▶ _Passage provided_
((

Practical Implications of Error Budgets:

Budget is ample: Team can boldly release new features and refactor architecture
Budget is exhausted: Team stops non-urgent changes, focuses on reliability improvements
Budget consistently remaining: SLO is too loose, should raise targets to drive improvement

On-Call Practices

On-Call is SRE’s front-line work, ensuring someone responds to and handles system failures.

On-Call Principles

Reasonable alert volume: No more than 2 page-level alerts per week, otherwise On-Call personnel will experience fatigue
Clear escalation path: L1 → L2 → L3, each level has time limits
Post-incident review: Every On-Call incident must have a post-mortem analysis
Rotation mechanism: Avoid the same person being On-Call long-term

graph TB
    Alert[Alert Triggered] --> L1[L1 On-Call<br/>5 min response]
    L1 -->|Cannot resolve| L2[L2 On-Call<br/>15 min response]
    L2 -->|Need support| L3[L3 Expert Team<br/>30 min response]
    L3 -->|Cross-team| War[War Room<br/>All-hands response]

Alert Severity Levels

Level	Response Time	Notification Method	Example
P1 - Critical	5 minutes	Phone + SMS	Production service unavailable
P2 - High	15 minutes	SMS + IM	Partial feature degradation
P3 - Medium	1 hour	IM notification	Latency increase
P4 - Low	24 hours	Email	Disk usage > 70%

On-Call Handoff Checklist

Incidents this week and their handling status
Pending Action Items
SLOs / Error budgets approaching limits
Planned changes and potential impact

Chaos Engineering

Chaos engineering is an experimental method that proactively injects failures to verify system resilience. The core idea is to discover system weaknesses before failures affect users.

Chaos Engineering Principles

Establish steady-state hypothesis: Define “normal” behavior metrics for the system
Simulate real events: Inject server crashes, network latency, dependency unavailability, etc.
Observe system behavior: Compare metric changes before and after injection
Learn and improve: Harden the system based on experimental results

graph LR
    subgraph "Chaos Experiment Flow"

))

▶ _Using the information_
1 – What are the On-Call principles listed in the SRE excerpt?
2 – According to the SRE excerpt, is each statement true? Answer yes or no and quote the words that decide it. (a) On-Call staff should get no more than two page-level alerts per week. (b) A team whose error budget is exhausted keeps releasing new features. (c) Chaos engineering aims to find system weaknesses after failures have reached users.
3 – Carry on with the SRE excerpt from where it stops.

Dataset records
((

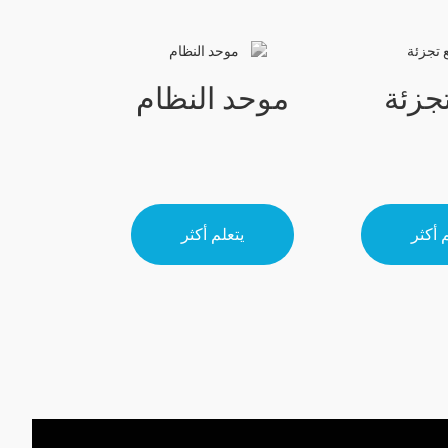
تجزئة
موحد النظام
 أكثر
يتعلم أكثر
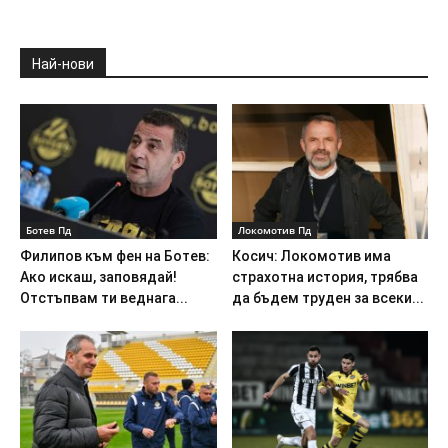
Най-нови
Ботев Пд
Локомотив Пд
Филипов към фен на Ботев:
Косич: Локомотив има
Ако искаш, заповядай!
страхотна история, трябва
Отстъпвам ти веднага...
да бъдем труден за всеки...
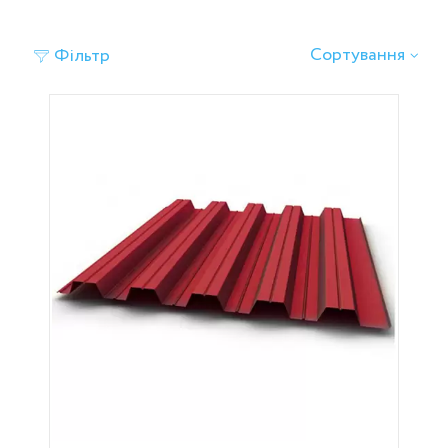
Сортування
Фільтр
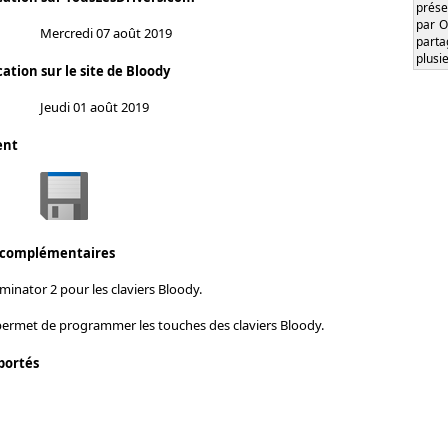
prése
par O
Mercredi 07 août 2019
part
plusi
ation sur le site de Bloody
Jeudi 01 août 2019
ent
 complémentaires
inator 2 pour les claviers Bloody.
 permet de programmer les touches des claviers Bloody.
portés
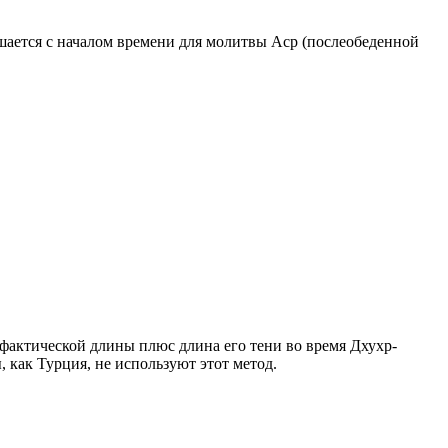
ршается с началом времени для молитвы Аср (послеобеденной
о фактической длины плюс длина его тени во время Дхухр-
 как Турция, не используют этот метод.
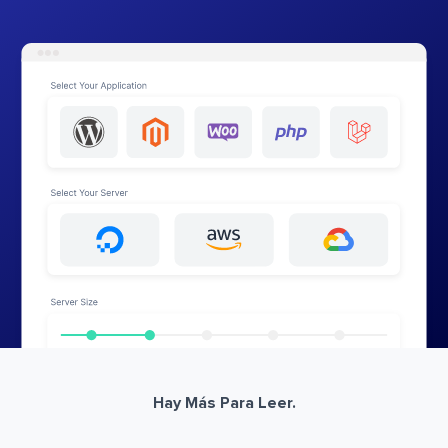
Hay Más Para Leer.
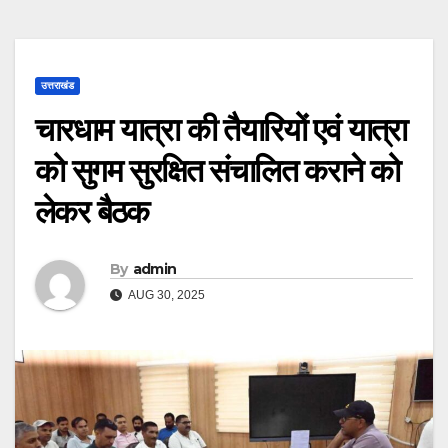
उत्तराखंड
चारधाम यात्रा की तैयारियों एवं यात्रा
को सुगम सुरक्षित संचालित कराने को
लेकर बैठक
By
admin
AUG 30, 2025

))

▶ _Answers to the exercises_
1 –
1. Reasonable alert volume
2. Clear escalation path
3. Post-incident review
4. Rotation mechanism

2 –
(a) Yes: "No more than 2 page-level alerts per week"
(b) No: "Team stops non-urgent changes, focuses on reliability improvements"
(c) No: "The core idea is to discover system weaknesses before failures affect users."

3 –
        Hypo[Establish Hypothesis<br/>Service A crashes<br/>Traffic auto-fails over to B]
        Inject[Inject Failure<br/>Terminate Service A process]
        Observe[Observe Results<br/>Failover takes 30s<br/>SLO unaffected]
        Conclusion[Conclusion<br/>DR effective but failover slow<br/>Optimize health check interval]
    end
    Hypo --> Inject --> Observe --> Conclusion

Chaos Monkey vs Chaos Mesh

Tool	Platform	Failure Types
Chaos Monkey	Netflix/Spinnaker	Random instance termination
Chaos Mesh	K8s	Pod failures, network failures, I/O failures
Litmus	K8s	Comprehensive chaos experiments
Gremlin	All platforms	Commercial solution, visual experiments

Chaos Mesh Experiment Example

apiVersion: chaos-mesh.org/v1alpha1
kind: NetworkChaos
metadata:
  name: api-latency
  namespace: chaos-testing
spec:
  action: delay
  mode: one
  selector:
    namespaces: ["production"]
    labelSelectors:
      app: api
  delay:
    latency: "500ms"
    correlation: "50"
    duration: "5m"

Incident Management

Incident Lifecycle

stateDiagram-v2
    [*] --> Detection: Monitoring alert/User report
    Detection --> Response: Confirm incident
    Response --> Mitigation: Stop the bleeding
    Mitigation --> Resolution: Fix root cause
    Resolution --> Review: Post-mortem analysis
    Review --> Improvement: Action Items
    Improvement --> [*]: Close

Incident Response Principles

Stop the bleeding first, find root cause later: Rapid service restoration takes priority over finding root cause
Single incident commander: One person coordinates, others focus on technical work
Frequent updates: Sync status to stakeholders every 15-30 minutes
Preserve the scene: Don’t rush to restart, preserve logs and forensic information

Blameless Post-Mortem

The core principle of post-mortems: Focus on the process, not the person (no individual blame, but finding systemic issues).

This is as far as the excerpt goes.